I’m just going to say “no”.

If you don’t need to work with the value, store it in a string. If you do, use a proper decimal type. (Your question may then apply to the internals of the decimal type, but the point is that that should be transparent to the developer accessing the decimal value.)


Most developers don't know the difference between a float and a decimal. I've had to fix this at least five times in my career.


My favorite is when someone tries to treat either a Zipcode or a CVV as a number.


I think that makes sense, given the room for confusion

Just curious does any country use fractions of a bill other then 1/100 (ie cents)


This was posted here regarding some similar discussion a while ago.

"Falsehoods programmers believe about prices"

https://gist.github.com/rgs/6509585


The USA does, for example. There are ten mill in a cent. Apparently Tunisia even has five-mill coins in circulation.

https://en.wikipedia.org/wiki/Mill_(currency)


Going to add to the other comments that the "1" is not a bill in many currencies. For example the smallest Euro bill is 5€.

Other currencies do not have a fractional part at all and use just one integer.


FWIW Japan doesn’t use fractions - 1 yen is approx 1 US penny. Lunch is 300-500 yen.


IIRC correctly one country uses three digits in the less than one realm. This site https://www.localeplanet.com/icu/currency.html has one three and even a four.


US gas stations frequently give prices in fractions of a cent.

https://www.marketplace.org/2018/10/11/why-do-gas-prices-end...


Meh, from what I've seen so far, it's just so people see, e.g. 2.55 $/gal with the tiny nine in the corner, stop by and get charged 2.559 $/gal (essentially squeezing that last cent out of customers.)

I'd be interested to hear if anyone else has seen any digit other than nine in the tenth-of-a-cent column though.


I believe it's because gas prices are quoted with tax (which is unusual in the US), and there is a federal tax ending in 9 tenths of a cent. Probably lobbied by the small 9 marquee digit manufacturers of america.

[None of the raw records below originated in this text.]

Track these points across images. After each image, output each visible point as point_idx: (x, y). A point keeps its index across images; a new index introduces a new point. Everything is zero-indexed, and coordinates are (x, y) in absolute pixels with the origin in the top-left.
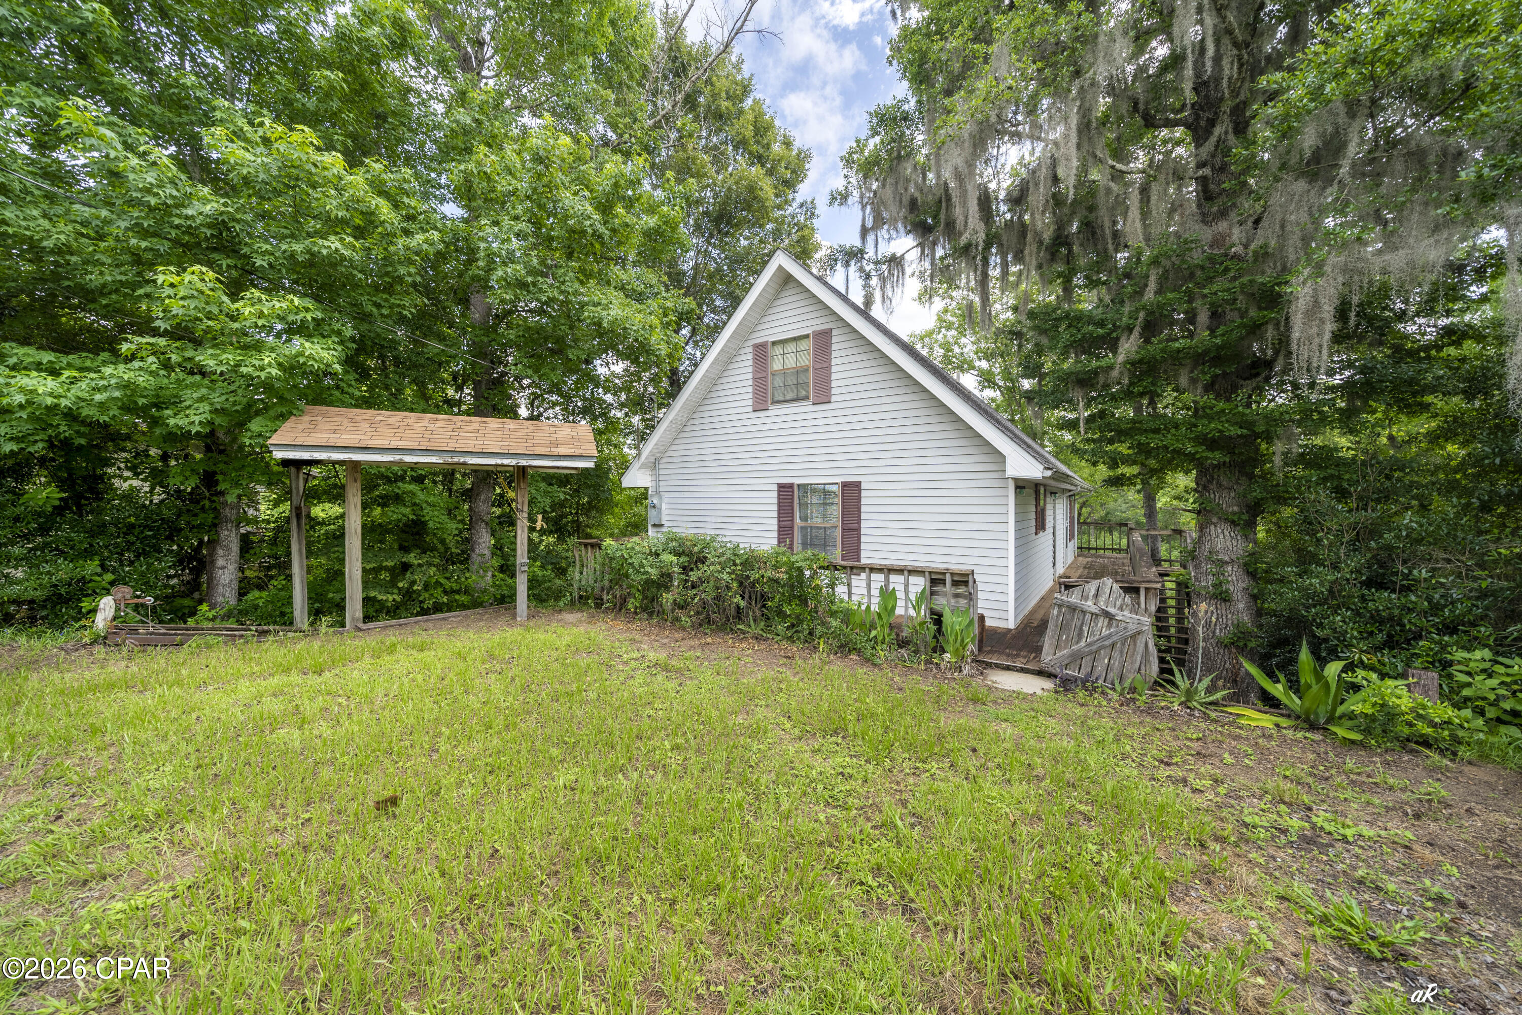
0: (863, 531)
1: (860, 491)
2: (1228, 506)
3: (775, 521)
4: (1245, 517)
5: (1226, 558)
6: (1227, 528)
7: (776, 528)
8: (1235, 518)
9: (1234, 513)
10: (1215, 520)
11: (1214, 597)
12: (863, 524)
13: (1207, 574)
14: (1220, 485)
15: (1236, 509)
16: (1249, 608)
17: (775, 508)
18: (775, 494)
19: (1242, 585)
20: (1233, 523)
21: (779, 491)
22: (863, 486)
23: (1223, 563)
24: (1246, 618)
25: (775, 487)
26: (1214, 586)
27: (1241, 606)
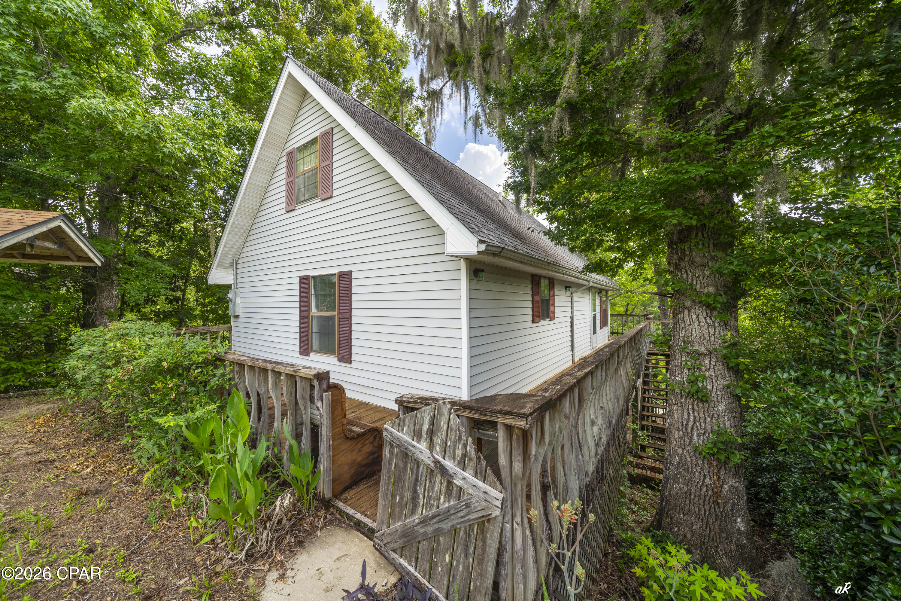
0: (354, 320)
1: (351, 280)
2: (703, 286)
3: (297, 311)
4: (723, 299)
5: (702, 349)
6: (701, 312)
7: (298, 317)
8: (710, 300)
9: (708, 295)
10: (688, 304)
11: (689, 395)
12: (354, 312)
13: (682, 368)
14: (692, 262)
15: (711, 289)
16: (731, 410)
17: (297, 299)
18: (297, 286)
19: (722, 382)
20: (709, 307)
21: (300, 283)
22: (354, 275)
23: (697, 356)
24: (728, 423)
25: (297, 280)
26: (690, 382)
27: (722, 407)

Australian fuel prices are listed in cents to one decimal place. >80% of the time the last digit is a nine, the rest of the time it’s most commonly a 5. I’ve seen other odd digits rarely, with even numbers just about unheard of. But what you actually pay will be rounded to the cent, or to the nearest 5¢ if you pay in cash.

The whole concept involved here is called psychological pricing (https://en.wikipedia.org/wiki/Psychological_pricing). I wish it was illegal.


Yes 1/1000 is very commom in the Arab world.